The church was never consecrated as the anticipated growth in Petersham's population did not take place. However, it was used occasionally by the parish and also by the Greek Orthodox Church. It continued to be used for weddings until 1981 but ceased to be used as a church in 1986.

During the Second World War it was requisitioned and used as a radar and anti-aircraft command post. It was also used as a recording studio and as a location for filming. In January 1976, Luciano Pavarotti recorded his best-selling O Holy Night album (reissued as a CD in 1990) at the church. Other recordings made at the church include an album of songs by Alexander Borodin and Alexander Dargomizhsky, performed by Sergei Leiferkus, Semion Skigin, and Leonid Gorokhov, and recordings by John McCabe and by Christopher Hogwood and the Academy of Ancient Music. Other artists who have recorded there include Vladimir Ashkenazy, Dimitri Ashkenazy, and Vovka Ashkenazy.
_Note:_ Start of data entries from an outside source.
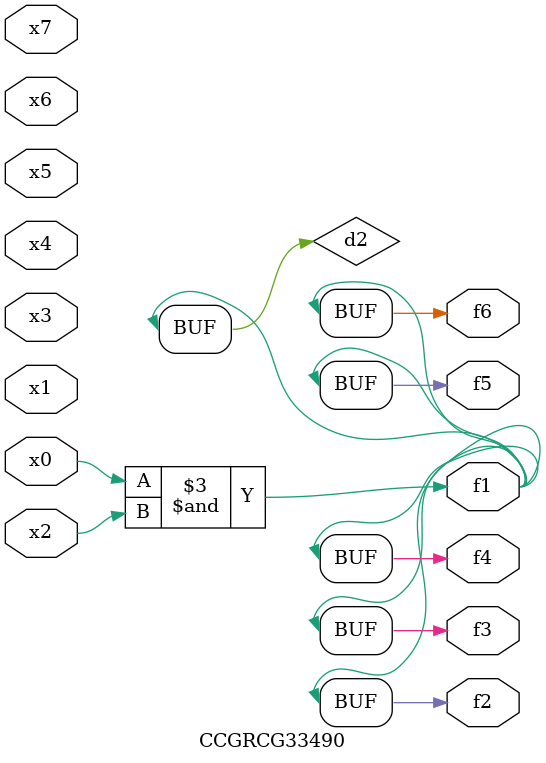
<source format=v>
module CCGRCG33490(
	input x0, x1, x2, x3, x4, x5, x6, x7,
	output f1, f2, f3, f4, f5, f6
);

	wire d1, d2;

	nor (d1, x3, x6);
	and (d2, x0, x2);
	assign f1 = d2;
	assign f2 = d2;
	assign f3 = d2;
	assign f4 = d2;
	assign f5 = d2;
	assign f6 = d2;
endmodule

</source>
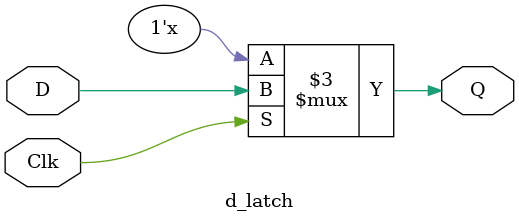
<source format=v>
module d_latch (
	input 	  Clk,
	input 	  D,
	output reg Q
);

	always @ (*) begin
		if(Clk) Q = D;
	end

endmodule
</source>
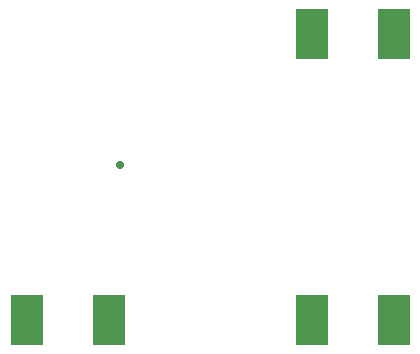
<source format=gbr>
G04 EAGLE Gerber RS-274X export*
G75*
%MOIN*%
%FSLAX34Y34*%
%LPD*%
%INSoldermask Bottom*%
%IPPOS*%
%AMOC8*
5,1,8,0,0,1.08239X$1,22.5*%
G01*
%ADD10R,0.110000X0.170000*%
%ADD11C,0.028780*%


D10*
X11124Y10367D03*
X13876Y10367D03*
X13876Y833D03*
X11124Y833D03*
X4376Y833D03*
X1624Y833D03*
D11*
X4750Y6000D03*
M02*

</source>
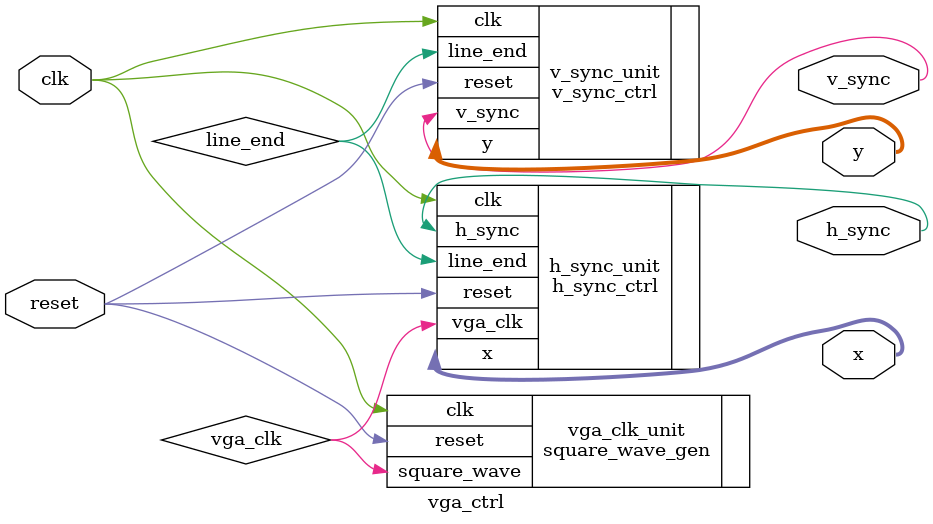
<source format=v>
`timescale 1ns / 1ps

module vga_ctrl #(parameter RESOLUTION_BITS = 4'd10, SYS_CLK_MHZ = 7'd100, 
									AV_X = 10'd640, H_SYNC_PULSE = 7'd95, H_FRONT_PORCH = 5'd25, H_BACK_PORCH = 6'd40, 
									AV_Y = 10'd480, V_SYNC_PULSE = 3'd2, V_FRONT_PORCH = 4'd10, V_BACK_PORCH = 5'd29)
									
									
	(
		input clk, reset, 
		output h_sync, v_sync,
		output [RESOLUTION_BITS - 1'b1: 0] x,y
   );
	
	
square_wave_gen vga_clk_unit (
    .clk(clk), 
    .reset(reset), 
    .square_wave(vga_clk)
    );


//wire LineEnd;
// Instantiate the module
h_sync_ctrl #(.AV_X(AV_X),.H_SYNC_PULSE(H_SYNC_PULSE),.H_FRONT_PORCH(H_FRONT_PORCH),.H_BACK_PORCH(H_BACK_PORCH))
h_sync_unit (
		.clk(clk),
    .vga_clk(vga_clk), 
    .reset(reset),
    .line_end(line_end),
	 .h_sync(h_sync),
	.x(x)
    );


// Instantiate the module
v_sync_ctrl #(.AV_Y(AV_Y),.V_SYNC_PULSE(V_SYNC_PULSE),.V_FRONT_PORCH(V_FRONT_PORCH),.V_BACK_PORCH(V_BACK_PORCH))
v_sync_unit 
	(
			 .clk(clk), 
			 .reset(reset), 
			 .line_end(line_end), 
			 .v_sync(v_sync), 
			.y(y)
	);




endmodule


</source>
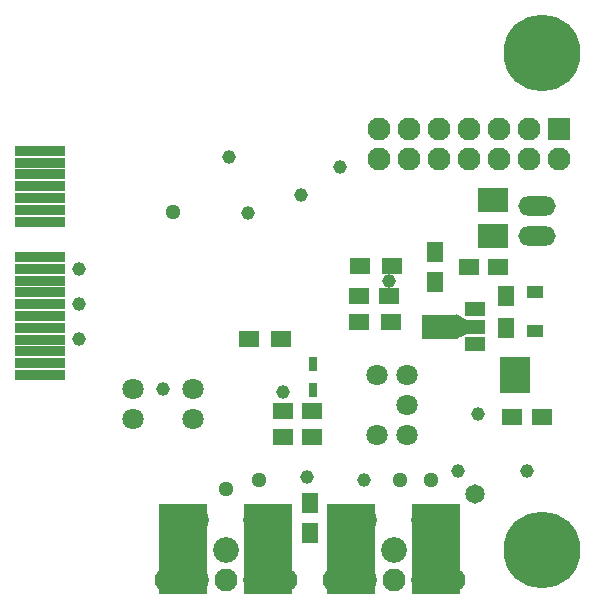
<source format=gbs>
G04 #@! TF.FileFunction,Soldermask,Bot*
%FSLAX46Y46*%
G04 Gerber Fmt 4.6, Leading zero omitted, Abs format (unit mm)*
G04 Created by KiCad (PCBNEW 4.0.2-4+6225~38~ubuntu14.04.1-stable) date Tue 19 Apr 2016 03:22:28 PM EDT*
%MOMM*%
G01*
G04 APERTURE LIST*
%ADD10C,0.100000*%
%ADD11R,1.652400X1.402400*%
%ADD12R,1.952400X1.952400*%
%ADD13C,1.952400*%
%ADD14R,4.352400X0.852400*%
%ADD15R,0.751840X1.153160*%
%ADD16R,1.652400X1.452400*%
%ADD17C,1.295400*%
%ADD18R,1.402400X1.652400*%
%ADD19O,3.167380X1.658620*%
%ADD20R,4.112400X7.696200*%
%ADD21C,2.184400*%
%ADD22R,2.651760X2.103120*%
%ADD23C,1.803400*%
%ADD24C,1.653540*%
%ADD25R,1.372400X1.062400*%
%ADD26R,1.653540X1.153160*%
%ADD27R,3.152140X2.151380*%
%ADD28R,1.452400X1.652400*%
%ADD29R,2.641600X3.149600*%
%ADD30C,6.502400*%
%ADD31C,1.168400*%
G04 APERTURE END LIST*
D10*
D11*
X33109000Y-24501000D03*
X30609000Y-24501000D03*
D12*
X47480000Y-10404000D03*
D13*
X44940000Y-10404000D03*
X42400000Y-10404000D03*
X39860000Y-10404000D03*
X37320000Y-10404000D03*
X34780000Y-10404000D03*
X47480000Y-12944000D03*
X44940000Y-12944000D03*
X42400000Y-12944000D03*
X39860000Y-12944000D03*
X37320000Y-12944000D03*
X34780000Y-12944000D03*
X32240000Y-12944000D03*
X32240000Y-10404000D03*
D14*
X3550000Y-31200000D03*
X3550000Y-30200000D03*
X3550000Y-29200000D03*
X3550000Y-28200000D03*
X3550000Y-27200000D03*
X3550000Y-26200000D03*
X3550000Y-25200000D03*
X3550000Y-24200000D03*
X3550000Y-23200000D03*
X3550000Y-22200000D03*
X3550000Y-21200000D03*
X3550000Y-18200000D03*
X3550000Y-17200000D03*
X3550000Y-16200000D03*
X3550000Y-15200000D03*
X3550000Y-14200000D03*
X3550000Y-13200000D03*
X3550000Y-12200000D03*
D15*
X26652000Y-30259180D03*
X26652000Y-32458820D03*
D16*
X33336000Y-21961000D03*
X30636000Y-21961000D03*
X30572500Y-26723500D03*
X33272500Y-26723500D03*
D11*
X43563000Y-34788000D03*
X46063000Y-34788000D03*
X26632000Y-34280000D03*
X24132000Y-34280000D03*
X24132000Y-36439000D03*
X26632000Y-36439000D03*
X39880000Y-22088000D03*
X42380000Y-22088000D03*
D17*
X36685000Y-40122000D03*
X22080000Y-40122000D03*
X19286000Y-40884000D03*
X34018000Y-40122000D03*
X14841000Y-17389000D03*
D18*
X37015200Y-23287200D03*
X37015200Y-20787200D03*
D19*
X45600400Y-19395600D03*
X45600400Y-16855600D03*
D13*
X28430000Y-48567500D03*
X38590000Y-48567500D03*
D20*
X37130000Y-45925900D03*
X29890000Y-45925900D03*
D21*
X30970000Y-48567500D03*
X36050000Y-48567500D03*
D13*
X33510000Y-48567500D03*
D21*
X36050000Y-43487500D03*
X30970000Y-43487500D03*
X33510000Y-46027500D03*
D13*
X14206000Y-48567500D03*
X24366000Y-48567500D03*
D20*
X22906000Y-45925900D03*
X15666000Y-45925900D03*
D21*
X16746000Y-48567500D03*
X21826000Y-48567500D03*
D13*
X19286000Y-48567500D03*
D21*
X21826000Y-43487500D03*
X16746000Y-43487500D03*
X19286000Y-46027500D03*
D22*
X41942800Y-16398400D03*
X41942800Y-19446400D03*
D16*
X23938000Y-28184000D03*
X21238000Y-28184000D03*
D18*
X26398000Y-42047000D03*
X26398000Y-44547000D03*
D23*
X34653000Y-36312000D03*
X34653000Y-33772000D03*
X34653000Y-31232000D03*
X32113000Y-31232000D03*
X32113000Y-36312000D03*
D24*
X40368000Y-41265000D03*
D25*
X45511500Y-27469500D03*
X45511500Y-24199500D03*
D26*
X40378160Y-25603360D03*
X40378160Y-27104500D03*
X40378160Y-28605640D03*
D27*
X37426680Y-27104500D03*
D10*
G36*
X39726650Y-27681080D02*
X38824950Y-28181460D01*
X38824950Y-26027540D01*
X39726650Y-26527920D01*
X39726650Y-27681080D01*
X39726650Y-27681080D01*
G37*
D28*
X43035000Y-24484500D03*
X43035000Y-27184500D03*
D29*
X43797000Y-31232000D03*
D30*
X46049980Y-3899060D03*
X46049980Y-45999560D03*
D23*
X16492000Y-32375000D03*
D31*
X13952000Y-32375000D03*
D23*
X11412000Y-32375000D03*
X11412000Y-34915000D03*
X16492000Y-34915000D03*
D31*
X26144000Y-39868000D03*
X25636000Y-15992000D03*
X6850000Y-25200000D03*
X6840000Y-28184000D03*
X6850000Y-22200000D03*
X33129000Y-23231000D03*
X30970000Y-40122000D03*
X19540000Y-12740800D03*
X28938000Y-13579000D03*
X21191000Y-17516000D03*
X44813000Y-39360000D03*
X38971000Y-39360000D03*
X40622000Y-34534000D03*
X24112000Y-32629000D03*
M02*

</source>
The Anglican Diocese of Southwark sold the church building in about 1996. It is now a private residence, known as All Saints House, and has been converted to include an indoor swimming pool, a jacuzzi and a steam room.

The church hall was used as Petersham's village hall until the early 21st century.

==Architecture==
The church was built in red brick and terracotta in the style of a basilica. The campanile (bell tower) is 118 feet high, with a pyramidal roof crowned by a figure of Christ overlooking Richmond Park. Bridget Cherry and Nikolaus Pevsner described the architectural style as "[e]mphatically Italian Early Christian or Romanesque", the interior as "lavish" and the baptistery as "quite exceptional". The nave had a grey and white marble central aisle taken from Tournai Cathedral in Belgium. To the north was an octagonal baptistery including a tank for total immersion. The altar, which was raised to a considerable height above the floor of the nave, had a tall reredos and rood.